Re: bug in tulip_rx? patch

Wolfgang Walter (wolfgang.walter@stusta.mhn.de)
Wed, 24 Nov 1999 16:49:36 +0100


On Wed, Nov 24, 1999 at 11:10:30AM +0100, Miquel van Smoorenburg wrote:
> In article <cistron.19991124023024.A2289@wuerli.h3.stusta.mhn.de>,
> Wolfgang Walter <wolfgang.walter@stusta.mhn.de> wrote:
> >Since we use 2.2.14pre4 instead of 2.0.38 we observe random hangs of the
> >network interface which is a tulip card.
> >
> >I tried older tulip-drivers, but this happens with all of them.
>
> I have the same happening with the epic100 and eepro100 drivers.
> Since they all were written by Donald, and probably use the
> same skeleton, could it be that this same bug is present in
> those drivers as well ?
>
> [checking .. oh yes, at least the epic100 driver is remarkably similar!]

Probably same reason, indeed.

As this seems to concern not only the tulip driver, I think I should explain
the bug in more detail in this list again instead referring my mail on
tulip-bug. And what my patch does (ok, should do :-) ).

The tulip-driver (and probably other drivers, too) has a ring-buffer design.
Two counters are important:

cur_rx and dirty_rx.

Donald use them a little bit tricky. They are unsigned int. As long as the ring
buffer size is smaller that (and it is, of course), all calculations and
checks even work when they wrap-around (you must be carefull, though, to
calculate with always with unsigned int). Rather nice.

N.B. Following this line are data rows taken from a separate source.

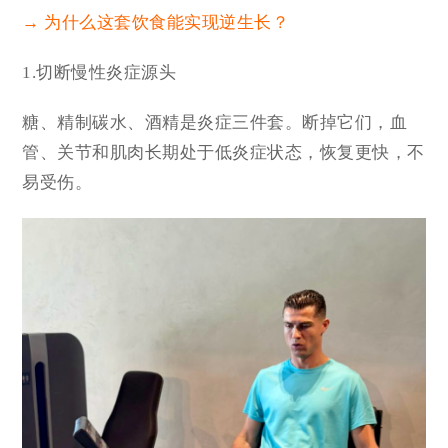
→ 为什么这套饮食能实现逆生长？
1.切断慢性炎症源头
糖、精制碳水、酒精是炎症三件套。断掉它们，血
管、关节和肌肉长期处于低炎症状态，恢复更快，不
易受伤。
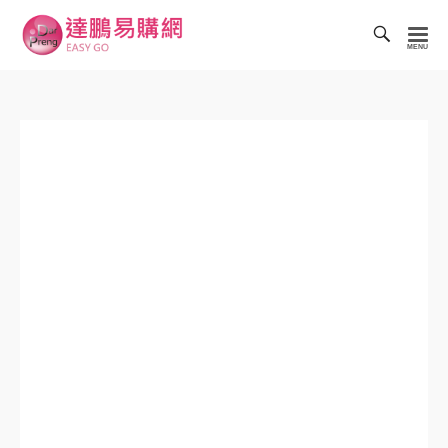
Toggl
Searc
達
Bar
鵬
易
購
網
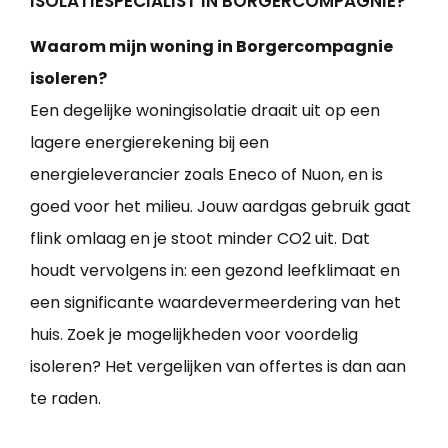
ISOLATIESPECIALIST IN BORGERCOMPAGNIE?
Waarom mijn woning in Borgercompagnie
isoleren?
Een degelijke woningisolatie draait uit op een
lagere energierekening bij een
energieleverancier zoals Eneco of Nuon, en is
goed voor het milieu. Jouw aardgas gebruik gaat
flink omlaag en je stoot minder CO2 uit. Dat
houdt vervolgens in: een gezond leefklimaat en
een significante waardevermeerdering van het
huis. Zoek je mogelijkheden voor voordelig
isoleren? Het vergelijken van offertes is dan aan
te raden.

The following entries are owned by the card:

unsigned int i;
for (i=cur_rx; cur_rx + i != dirty_rx + RX_RING_SIZE; i++) {
entry = i % RX_RING_SIZE;
}

The following entries are not owned by the card:

unsigned int i;
for (i=dirty_rx; dirty_rx + i != cur_rx) {
entry = i % RX_RING_SIZE;
}

One can see: usually this meens (if they are not wrapping around)
dirty_rx <= cur_rx <= dirty_rx + RX_RING_SIZE

Speciall situations:

cur_rx == dirty_rx

means: all entries are owned by card.

cur_rx == dirty_rx + RX_RING_SIZE

means: no entry is owned by card.

Every entry owned by the card must have associated memory which means a skb.

If you have a look at the implementation there is another important conditions
which allways hold if tulip_rx finished:

If cur_rx != dirty_rx then the entry dirty_rx % RX_RING_SIZE has
no skb associated.

The bug now is: the tulip driver tries to avoid copying. He often gives the
skb of the entry away and tries to reallocate a new skb for the ring in
tulip_rx.

This is fine as long we do not enter the situation that the entry associated
with cur_rx has no skb as this entry is used by the card for the next packet
received. It is clear that

cur_rx no skb <=> cur_rx == dirty_rx % RX_RING_SIZE

The card now stops receiving. Even if we get later a no receive buffer
interrupt: if we do not succeed in allocation a skb we will get no further
interrupts and so never get the chance to allocate a skb => hang.

There are several workarounds:

1. always allocate immediately a replacement skb. If we do not succeed: drop
the packet.

In this case we insure that every entry has always a skb associated,
therefor after tulip_rx cur_rx == dirty_rx always holds

But this is especially inflexible and a lot of packets could be dropped.

2. always ensure that cur_rx always has an skb associated. After the above
ist is clear that this means:

If cur_rx == dirty_rx % RX_RING_SIZE at the end of tulip_rx we
must associate a skb with cur_rx (and then we may increase) dirty_rx.

To be able to do that we must keep always one skb of our ring buffer.
If we had to give away our last skb, we must drop the packet.

Nr. 2 is what my patch does. This is probably a strategie which works for other
drivers, too.

A comment: if in tulip_rx cur_rx == dirty_rx % RX_RING_SIZE after processing the
new packets the card may already in suspend mode. But it will switch to running
mode automatically when the next packet is received (if I read the manual
correctly). I don't now if a additional receive poll command has advantages.

Excuse my english

Hope this description helps when analyzing other drivers.